-- DATA FOR REVIEW follows --

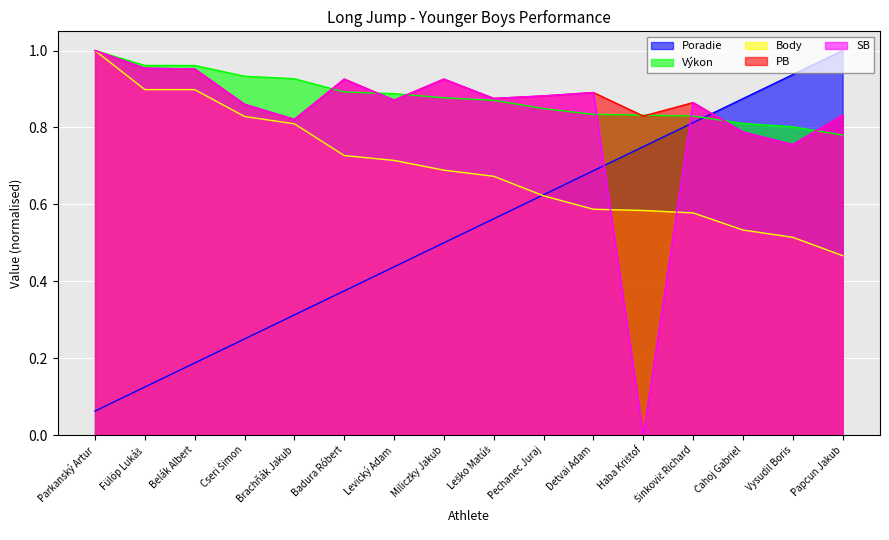

True or false: PB and SB intersect in this chart.

False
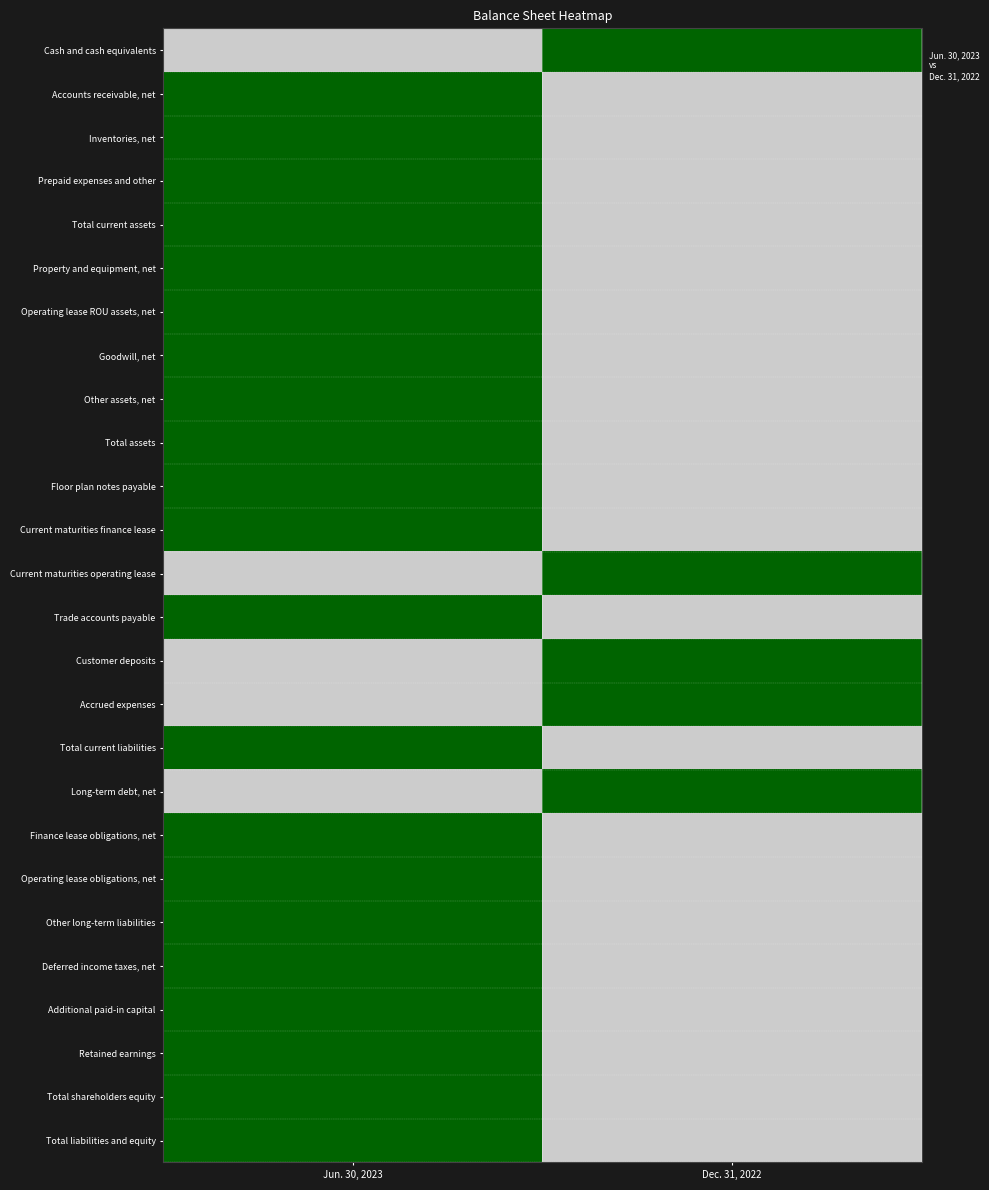

What is the difference between the highest and lowest values at Dec. 31, 2022?

1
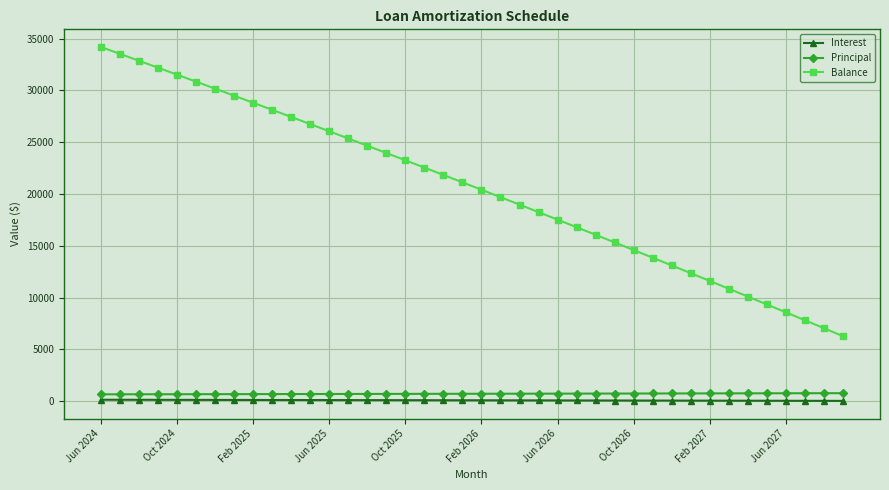

Which series has the largest range (max minus min)?

Balance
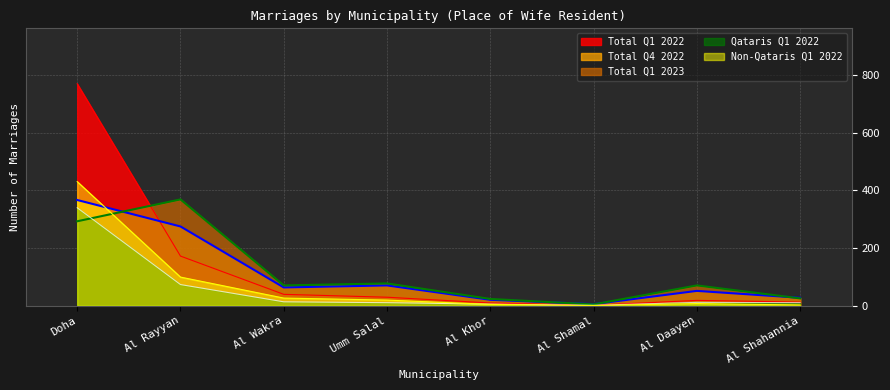

What is the label of the 1st point from the left?

Doha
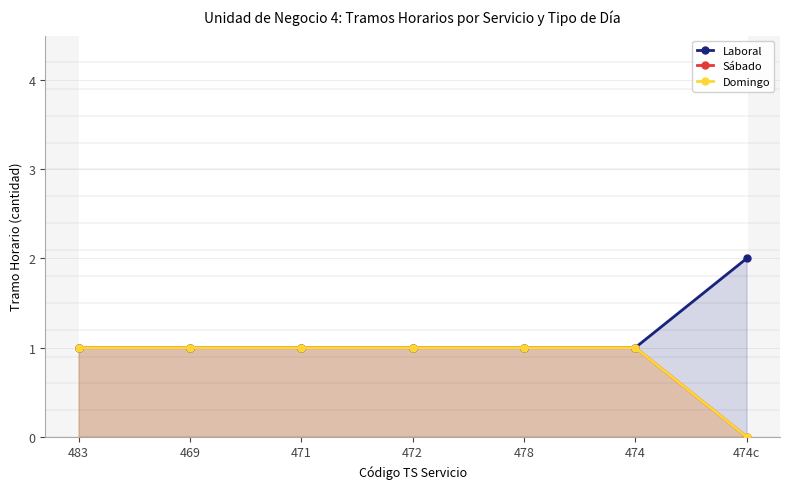

What is the label of the 5th point from the right?

471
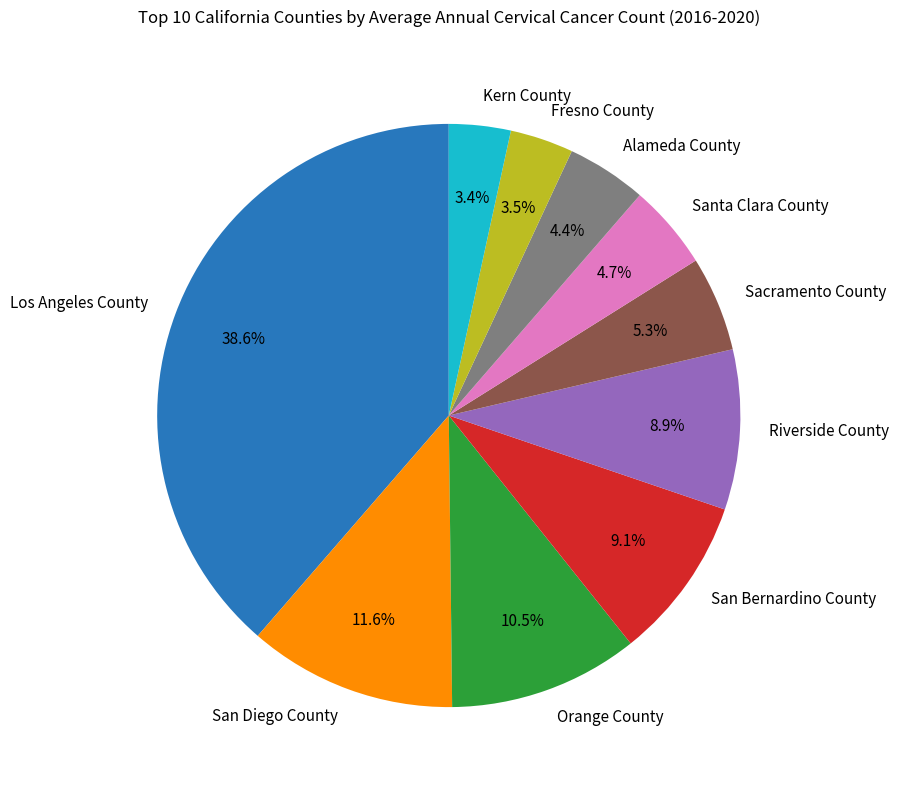

Which has a higher value, Santa Clara County or San Bernardino County?

San Bernardino County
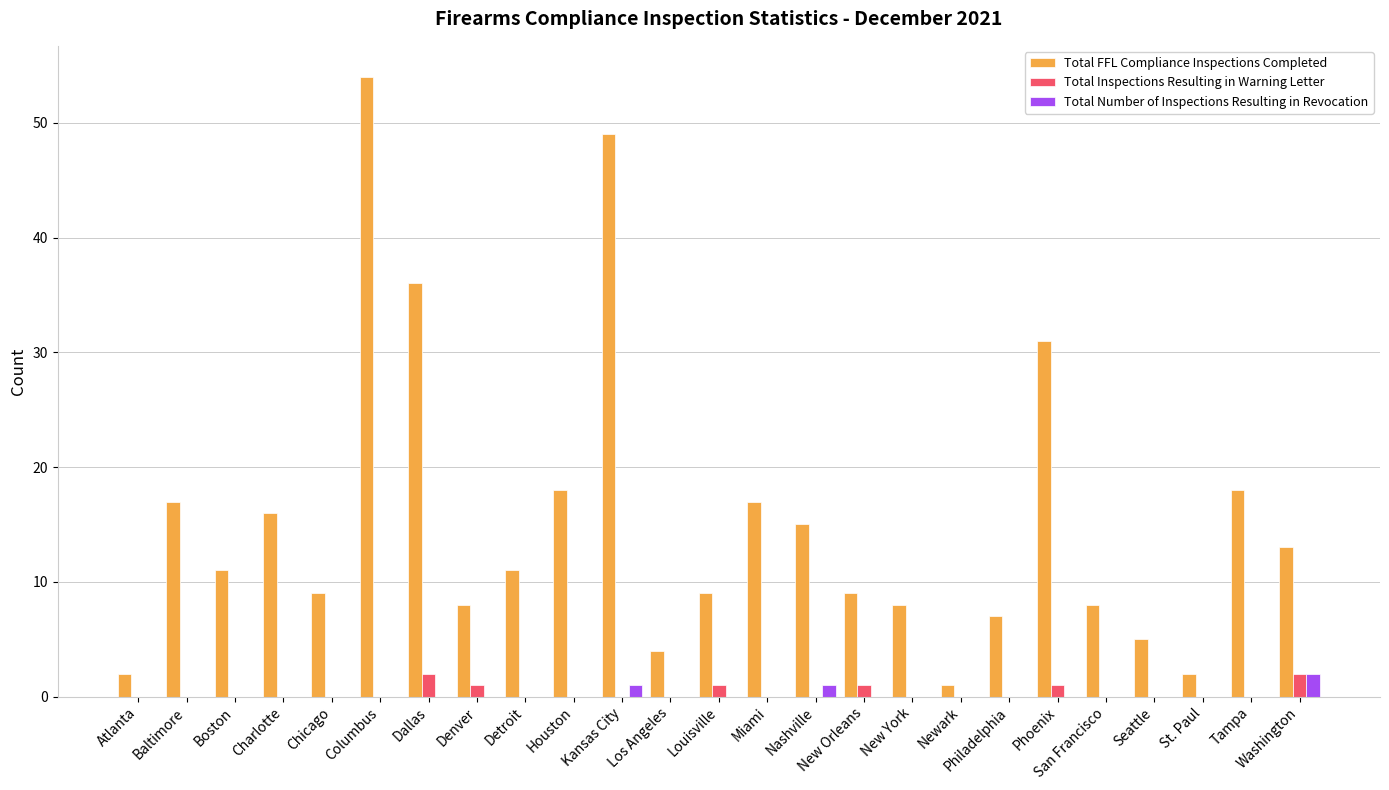

Is the value of Total FFL Compliance Inspections Completed at Tampa greater than the value of Total Inspections Resulting in Warning Letter at Louisville?

Yes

-- DATA FOR REVIEW concluded --

WHAT THE TASK REQUIRES.
Rewrite all of the data above, replacing "label" with "name" wherever it occurs and leaving everything else unchanged. Leave the pictures out of your version.

TASK OUTPUT.
True or false: PB and SB intersect in this chart.

False

What is the difference between the highest and lowest values at Dec. 31, 2022?

1

Which series has the largest range (max minus min)?

Balance

What is the name of the 1st point from the left?

Doha

What is the name of the 5th point from the right?

471

Which has a higher value, Santa Clara County or San Bernardino County?

San Bernardino County

Is the value of Total FFL Compliance Inspections Completed at Tampa greater than the value of Total Inspections Resulting in Warning Letter at Louisville?

Yes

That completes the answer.